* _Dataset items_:
^^^^^^^^^^^^^^^^
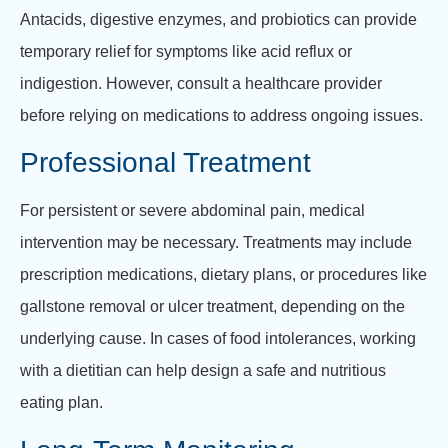
Antacids, digestive enzymes, and probiotics can provide
temporary relief for symptoms like acid reflux or
indigestion. However, consult a healthcare provider
before relying on medications to address ongoing issues.
Professional Treatment
For persistent or severe abdominal pain, medical
intervention may be necessary. Treatments may include
prescription medications, dietary plans, or procedures like
gallstone removal or ulcer treatment, depending on the
underlying cause. In cases of food intolerances, working
with a dietitian can help design a safe and nutritious
eating plan.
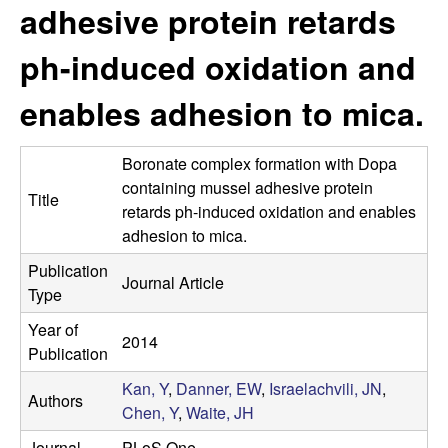
s
adhesive protein retards
i
e
t
ph-induced oxidation and
e
s
enables adhesion to mica.
e
Boronate complex formation with Dopa
a
containing mussel adhesive protein
Title
retards ph-induced oxidation and enables
r
adhesion to mica.
c
Publication
Journal Article
Type
h
Year of
2014
L
Publication
Kan, Y
,
Danner, EW
,
Israelachvili, JN
,
a
Authors
Chen, Y
,
Waite, JH
Journal
PLoS One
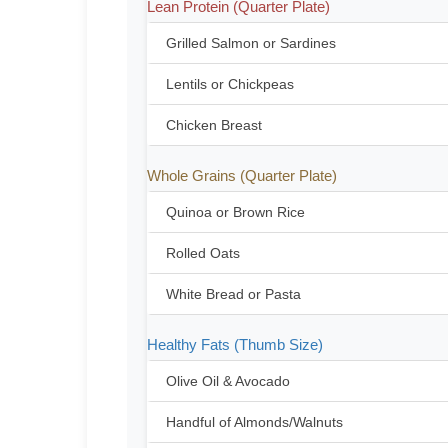
Lean Protein (Quarter Plate)
Grilled Salmon or Sardines
Lentils or Chickpeas
Chicken Breast
Whole Grains (Quarter Plate)
Quinoa or Brown Rice
Rolled Oats
White Bread or Pasta
Healthy Fats (Thumb Size)
Olive Oil & Avocado
Handful of Almonds/Walnuts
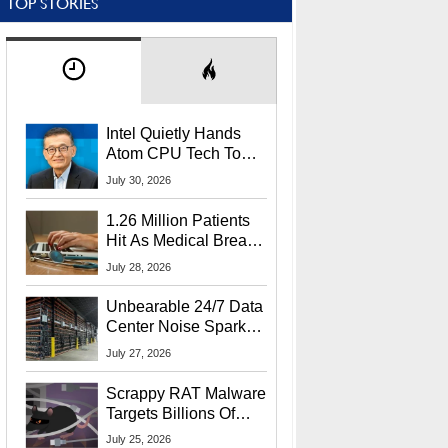
TOP STORIES
Intel Quietly Hands
Atom CPU Tech To
Startup Linked To
July 30, 2026
CEO Lip-Bu Tan
1.26 Million Patients
Hit As Medical Breach
Exposes Social
July 28, 2026
Security Info
Unbearable 24/7 Data
Center Noise Sparks
Lawsuit From Furious
July 27, 2026
Residents
Scrappy RAT Malware
Targets Billions Of
Chrome And Edge
July 25, 2026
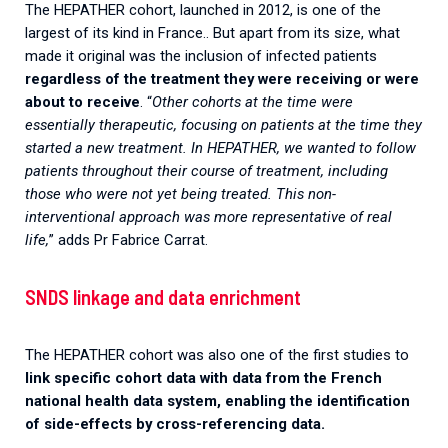
The HEPATHER cohort, launched in 2012, is one of the
largest of its kind in France.. But apart from its size, what
made it original was the inclusion of infected patients
regardless of the treatment they were receiving or were
about to receive
. “
Other cohorts at the time were
essentially therapeutic, focusing on patients at the time they
started a new treatment. In HEPATHER, we wanted to follow
patients throughout their course of treatment, including
those who were not yet being treated. This non-
interventional approach was more representative of real
life,
” adds Pr Fabrice Carrat.
SNDS linkage and data enrichment
The HEPATHER cohort was also one of the first studies to
link specific cohort data with data from the French
national health data system, enabling the identification
of side-effects by cross-referencing data.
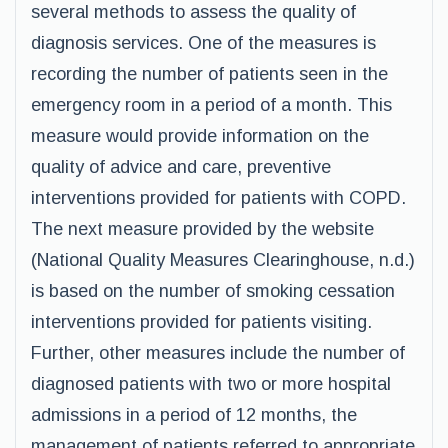
several methods to assess the quality of
diagnosis services. One of the measures is
recording the number of patients seen in the
emergency room in a period of a month. This
measure would provide information on the
quality of advice and care, preventive
interventions provided for patients with COPD.
The next measure provided by the website
(National Quality Measures Clearinghouse, n.d.)
is based on the number of smoking cessation
interventions provided for patients visiting.
Further, other measures include the number of
diagnosed patients with two or more hospital
admissions in a period of 12 months, the
management of patients referred to appropriate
^^^^^^^^^^^^^^^^
Word for word and without any pictures, return all of the lines above.

Antacids, digestive enzymes, and probiotics can provide
temporary relief for symptoms like acid reflux or
indigestion. However, consult a healthcare provider
before relying on medications to address ongoing issues.
Professional Treatment
For persistent or severe abdominal pain, medical
intervention may be necessary. Treatments may include
prescription medications, dietary plans, or procedures like
gallstone removal or ulcer treatment, depending on the
underlying cause. In cases of food intolerances, working
with a dietitian can help design a safe and nutritious
eating plan.
s
adhesive protein retards
i
e
t
ph-induced oxidation and
e
s
enables adhesion to mica.
e
Boronate complex formation with Dopa
a
containing mussel adhesive protein
Title
retards ph-induced oxidation and enables
r
adhesion to mica.
c
Publication
Journal Article
Type
h
Year of
2014
L
Publication
Kan, Y
,
Danner, EW
,
Israelachvili, JN
,
a
Authors
Chen, Y
,
Waite, JH
Journal
PLoS One
Lean Protein (Quarter Plate)
Grilled Salmon or Sardines
Lentils or Chickpeas
Chicken Breast
Whole Grains (Quarter Plate)
Quinoa or Brown Rice
Rolled Oats
White Bread or Pasta
Healthy Fats (Thumb Size)
Olive Oil & Avocado
Handful of Almonds/Walnuts
TOP STORIES
Intel Quietly Hands
Atom CPU Tech To
Startup Linked To
July 30, 2026
CEO Lip-Bu Tan
1.26 Million Patients
Hit As Medical Breach
Exposes Social
July 28, 2026
Security Info
Unbearable 24/7 Data
Center Noise Sparks
Lawsuit From Furious
July 27, 2026
Residents
Scrappy RAT Malware
Targets Billions Of
Chrome And Edge
July 25, 2026
The HEPATHER cohort, launched in 2012, is one of the
largest of its kind in France.. But apart from its size, what
made it original was the inclusion of infected patients
regardless of the treatment they were receiving or were
about to receive
. “
Other cohorts at the time were
essentially therapeutic, focusing on patients at the time they
started a new treatment. In HEPATHER, we wanted to follow
patients throughout their course of treatment, including
those who were not yet being treated. This non-
interventional approach was more representative of real
life,
” adds Pr Fabrice Carrat.
SNDS linkage and data enrichment
The HEPATHER cohort was also one of the first studies to
link specific cohort data with data from the French
national health data system, enabling the identification
of side-effects by cross-referencing data.
several methods to assess the quality of
diagnosis services. One of the measures is
recording the number of patients seen in the
emergency room in a period of a month. This
measure would provide information on the
quality of advice and care, preventive
interventions provided for patients with COPD.
The next measure provided by the website
(National Quality Measures Clearinghouse, n.d.)
is based on the number of smoking cessation
interventions provided for patients visiting.
Further, other measures include the number of
diagnosed patients with two or more hospital
admissions in a period of 12 months, the
management of patients referred to appropriate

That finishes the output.